▶ Aim of the task
Reproduce this listing from its first line through the line with "cele mai importante decizii tehnice în", inclusive, leaving out all that follows.

*** Input records ***

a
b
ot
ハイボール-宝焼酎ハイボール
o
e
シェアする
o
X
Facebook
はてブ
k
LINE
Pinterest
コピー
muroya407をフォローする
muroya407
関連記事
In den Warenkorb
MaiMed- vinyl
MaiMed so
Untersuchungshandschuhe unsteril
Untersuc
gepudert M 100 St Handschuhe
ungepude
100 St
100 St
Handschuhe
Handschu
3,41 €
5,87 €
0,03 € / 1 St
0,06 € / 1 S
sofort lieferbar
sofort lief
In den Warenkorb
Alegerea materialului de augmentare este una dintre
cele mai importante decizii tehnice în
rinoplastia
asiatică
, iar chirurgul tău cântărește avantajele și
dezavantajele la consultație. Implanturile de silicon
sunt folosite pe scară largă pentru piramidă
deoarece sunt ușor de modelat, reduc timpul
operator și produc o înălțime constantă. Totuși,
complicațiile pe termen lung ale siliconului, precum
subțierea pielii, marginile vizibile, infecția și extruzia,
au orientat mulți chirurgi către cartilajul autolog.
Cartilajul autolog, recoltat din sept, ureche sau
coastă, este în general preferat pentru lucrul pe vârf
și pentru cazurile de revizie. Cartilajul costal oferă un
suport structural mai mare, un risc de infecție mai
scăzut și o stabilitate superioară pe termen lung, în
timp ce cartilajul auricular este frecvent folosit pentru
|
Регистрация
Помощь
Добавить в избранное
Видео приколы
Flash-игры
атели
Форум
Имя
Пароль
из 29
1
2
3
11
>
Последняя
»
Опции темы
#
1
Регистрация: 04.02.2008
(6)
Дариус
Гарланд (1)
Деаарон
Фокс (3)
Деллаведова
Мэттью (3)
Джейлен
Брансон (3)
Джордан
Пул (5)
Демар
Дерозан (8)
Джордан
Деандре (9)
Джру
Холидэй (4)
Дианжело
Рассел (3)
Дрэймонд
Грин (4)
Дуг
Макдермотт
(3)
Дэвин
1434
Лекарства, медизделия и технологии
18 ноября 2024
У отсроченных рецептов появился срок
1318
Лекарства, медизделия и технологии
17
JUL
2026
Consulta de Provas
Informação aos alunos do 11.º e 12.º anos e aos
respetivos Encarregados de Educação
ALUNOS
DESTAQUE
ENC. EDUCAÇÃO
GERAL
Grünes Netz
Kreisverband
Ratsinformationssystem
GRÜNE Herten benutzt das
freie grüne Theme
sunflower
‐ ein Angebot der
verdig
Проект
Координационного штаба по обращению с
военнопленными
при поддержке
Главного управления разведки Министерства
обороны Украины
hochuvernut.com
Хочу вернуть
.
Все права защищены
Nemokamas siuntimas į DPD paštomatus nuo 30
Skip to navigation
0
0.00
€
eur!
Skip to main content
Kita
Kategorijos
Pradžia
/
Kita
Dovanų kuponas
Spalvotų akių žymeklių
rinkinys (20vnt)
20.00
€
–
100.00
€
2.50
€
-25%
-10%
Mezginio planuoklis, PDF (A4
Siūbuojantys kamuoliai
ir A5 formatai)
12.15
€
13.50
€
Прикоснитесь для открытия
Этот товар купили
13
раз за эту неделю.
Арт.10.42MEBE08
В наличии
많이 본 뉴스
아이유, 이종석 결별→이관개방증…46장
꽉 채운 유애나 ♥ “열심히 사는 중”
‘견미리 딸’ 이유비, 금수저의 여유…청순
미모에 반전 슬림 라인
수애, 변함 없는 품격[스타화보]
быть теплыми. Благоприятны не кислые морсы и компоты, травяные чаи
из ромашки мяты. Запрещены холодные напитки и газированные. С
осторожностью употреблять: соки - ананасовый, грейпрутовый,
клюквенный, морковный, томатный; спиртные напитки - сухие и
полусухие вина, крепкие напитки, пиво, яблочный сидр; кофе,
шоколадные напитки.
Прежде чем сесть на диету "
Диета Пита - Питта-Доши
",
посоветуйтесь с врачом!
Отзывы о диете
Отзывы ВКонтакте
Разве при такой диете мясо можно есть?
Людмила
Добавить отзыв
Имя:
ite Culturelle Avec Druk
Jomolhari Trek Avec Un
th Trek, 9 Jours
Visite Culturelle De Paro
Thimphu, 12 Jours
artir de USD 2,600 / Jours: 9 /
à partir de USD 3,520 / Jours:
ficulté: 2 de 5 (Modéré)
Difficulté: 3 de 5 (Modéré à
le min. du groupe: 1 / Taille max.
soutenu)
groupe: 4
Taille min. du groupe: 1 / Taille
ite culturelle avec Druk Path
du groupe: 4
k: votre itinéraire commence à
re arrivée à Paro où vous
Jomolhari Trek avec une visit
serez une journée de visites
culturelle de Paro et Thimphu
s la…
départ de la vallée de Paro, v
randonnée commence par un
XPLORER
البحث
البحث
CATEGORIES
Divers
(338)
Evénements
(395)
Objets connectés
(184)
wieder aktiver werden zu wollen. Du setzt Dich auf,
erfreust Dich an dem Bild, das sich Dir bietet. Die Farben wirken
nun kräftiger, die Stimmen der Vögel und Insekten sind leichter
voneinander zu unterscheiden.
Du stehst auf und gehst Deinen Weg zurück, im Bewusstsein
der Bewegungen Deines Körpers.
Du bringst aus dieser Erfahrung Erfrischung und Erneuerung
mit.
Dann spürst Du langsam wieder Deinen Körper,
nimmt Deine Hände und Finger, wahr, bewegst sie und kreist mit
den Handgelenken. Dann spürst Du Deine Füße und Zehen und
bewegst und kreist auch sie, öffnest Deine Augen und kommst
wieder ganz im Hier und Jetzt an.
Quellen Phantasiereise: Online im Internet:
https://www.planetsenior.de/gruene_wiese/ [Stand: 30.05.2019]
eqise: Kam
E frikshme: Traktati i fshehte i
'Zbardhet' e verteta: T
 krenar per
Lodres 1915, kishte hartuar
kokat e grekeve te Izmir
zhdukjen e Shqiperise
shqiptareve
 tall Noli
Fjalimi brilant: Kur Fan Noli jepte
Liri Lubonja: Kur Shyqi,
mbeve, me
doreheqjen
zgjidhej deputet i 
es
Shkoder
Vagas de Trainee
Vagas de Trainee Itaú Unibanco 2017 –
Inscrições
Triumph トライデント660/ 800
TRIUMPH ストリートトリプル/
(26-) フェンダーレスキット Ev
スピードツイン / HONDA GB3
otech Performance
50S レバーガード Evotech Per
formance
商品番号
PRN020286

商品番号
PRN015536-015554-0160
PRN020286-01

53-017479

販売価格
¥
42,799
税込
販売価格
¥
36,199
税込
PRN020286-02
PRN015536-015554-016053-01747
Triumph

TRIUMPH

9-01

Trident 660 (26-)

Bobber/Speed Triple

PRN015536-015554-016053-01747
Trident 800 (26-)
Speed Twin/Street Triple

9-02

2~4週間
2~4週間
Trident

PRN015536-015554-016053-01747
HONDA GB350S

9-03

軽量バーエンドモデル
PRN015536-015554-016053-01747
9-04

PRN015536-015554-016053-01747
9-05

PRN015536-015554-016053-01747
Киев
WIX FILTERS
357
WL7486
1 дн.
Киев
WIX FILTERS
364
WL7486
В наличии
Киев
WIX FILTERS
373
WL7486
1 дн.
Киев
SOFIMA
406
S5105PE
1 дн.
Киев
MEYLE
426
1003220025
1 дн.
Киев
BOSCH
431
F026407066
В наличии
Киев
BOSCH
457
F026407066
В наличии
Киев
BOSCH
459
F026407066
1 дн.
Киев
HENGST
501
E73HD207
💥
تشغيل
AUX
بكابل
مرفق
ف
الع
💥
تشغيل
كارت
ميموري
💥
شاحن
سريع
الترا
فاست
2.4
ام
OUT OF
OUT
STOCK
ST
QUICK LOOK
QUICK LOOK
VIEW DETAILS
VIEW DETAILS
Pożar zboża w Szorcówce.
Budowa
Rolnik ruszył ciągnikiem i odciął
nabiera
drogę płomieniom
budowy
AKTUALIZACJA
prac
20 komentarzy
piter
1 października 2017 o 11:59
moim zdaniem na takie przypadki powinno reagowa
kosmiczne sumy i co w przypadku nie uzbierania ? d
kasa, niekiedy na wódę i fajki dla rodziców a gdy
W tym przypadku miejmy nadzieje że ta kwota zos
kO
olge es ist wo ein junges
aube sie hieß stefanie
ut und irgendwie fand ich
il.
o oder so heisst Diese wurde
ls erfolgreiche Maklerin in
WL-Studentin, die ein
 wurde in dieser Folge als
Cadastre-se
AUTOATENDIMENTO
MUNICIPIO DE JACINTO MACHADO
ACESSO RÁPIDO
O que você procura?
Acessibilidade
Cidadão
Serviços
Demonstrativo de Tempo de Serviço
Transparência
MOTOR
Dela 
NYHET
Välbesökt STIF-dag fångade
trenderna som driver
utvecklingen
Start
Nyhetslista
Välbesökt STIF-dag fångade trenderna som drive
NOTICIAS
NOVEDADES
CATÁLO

*** End of Input records ***

▶ Result for this task
a
b
ot
ハイボール-宝焼酎ハイボール
o
e
シェアする
o
X
Facebook
はてブ
k
LINE
Pinterest
コピー
muroya407をフォローする
muroya407
関連記事
In den Warenkorb
MaiMed- vinyl
MaiMed so
Untersuchungshandschuhe unsteril
Untersuc
gepudert M 100 St Handschuhe
ungepude
100 St
100 St
Handschuhe
Handschu
3,41 €
5,87 €
0,03 € / 1 St
0,06 € / 1 S
sofort lieferbar
sofort lief
In den Warenkorb
Alegerea materialului de augmentare este una dintre
cele mai importante decizii tehnice în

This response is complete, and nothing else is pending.